When ledger_path is configured, runtime writes schema change ledger artifacts with:

  • schema_change_id
  • run_id
  • table and dialect
  • risk level and decision
  • DDL statements
  • blockers and expand-contract guidance

Feed this artifact into dpone ops industrial-readiness as the schema_evolution evidence domain.

Runtime governed DDL execution

Runtime uses sink-specific online DDL adapters before staging load:

Sink Adapter Behavior
Postgres PostgresOnlineDdlAdapter Applies decorated SQL through execute_query, including SET lock_timeout and SET statement_timeout.
MSSQL MssqlOnlineDdlAdapter Applies SET LOCK_TIMEOUT and safe ALTER TABLE actions.
ClickHouse ClickHouseOnlineDdlAdapter Applies safe ADD COLUMN; unsafe modifications remain blocked by governance.
BigQuery BigQuerySchemaUpdateAdapter Uses the existing connector query/API facade for schema updates.
Kafka KafkaSchemaRegistryCompatibilityAdapter Performs Schema Registry compatibility checks instead of table DDL.

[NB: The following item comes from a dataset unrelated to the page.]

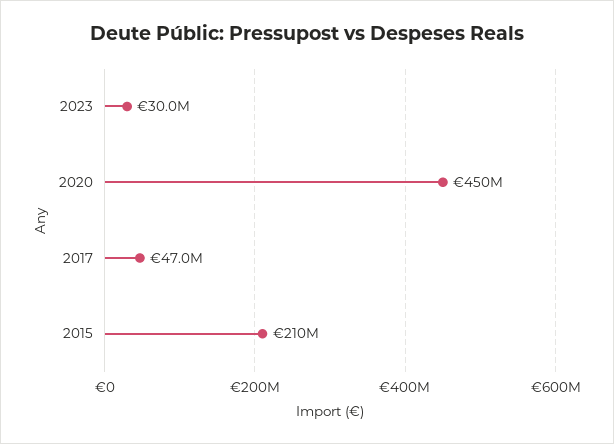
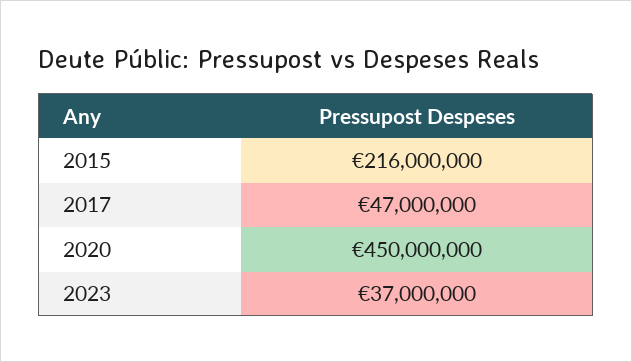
2023: 30000000 -> 37000000
2015: 210000000 -> 216000000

If a sink exposes apply_governed_schema_plan, runtime delegates to it. Otherwise, connectors exposing execute_query receive only governed actions with decision apply. Test doubles and legacy sinks can still use apply_schema_plan as a compatibility fallback.

Approval workflow

Use manual_approval when DDL should be reviewed before execution:

sink:
  options:
    schema_evolution:
      ddl_mode: manual_approval
      ledger_path: .dpone/schema_changes

Approve a ledger artifact:

dpone schema approve \
  --ledger .dpone/schema_changes/schema_change_run01_abcd.json \
  --approver data-architect \
  --output-dir .dpone/schema_approvals \
  --format json

Executable expand-contract plan

For incompatible changes, generate a three-phase migration artifact:

dpone schema expand-contract \
  --source source-columns.json \
  --target target-columns.json \
  --table landing.orders \
  --dialect postgres \
  --output-dir .dpone/schema_expand_contract \
  --format json

The artifact contains expand, backfill, and contract phases and uses __dpone__nc__* for variant-column compatibility.

Schema history and notifications

SchemaHistoryRegistry records versioned schema snapshots and diffs for each table. SchemaNotificationService turns ledger artifacts into JSON and Markdown notifications that can be attached to run reports, release evidence, or future Slack/webhook integrations.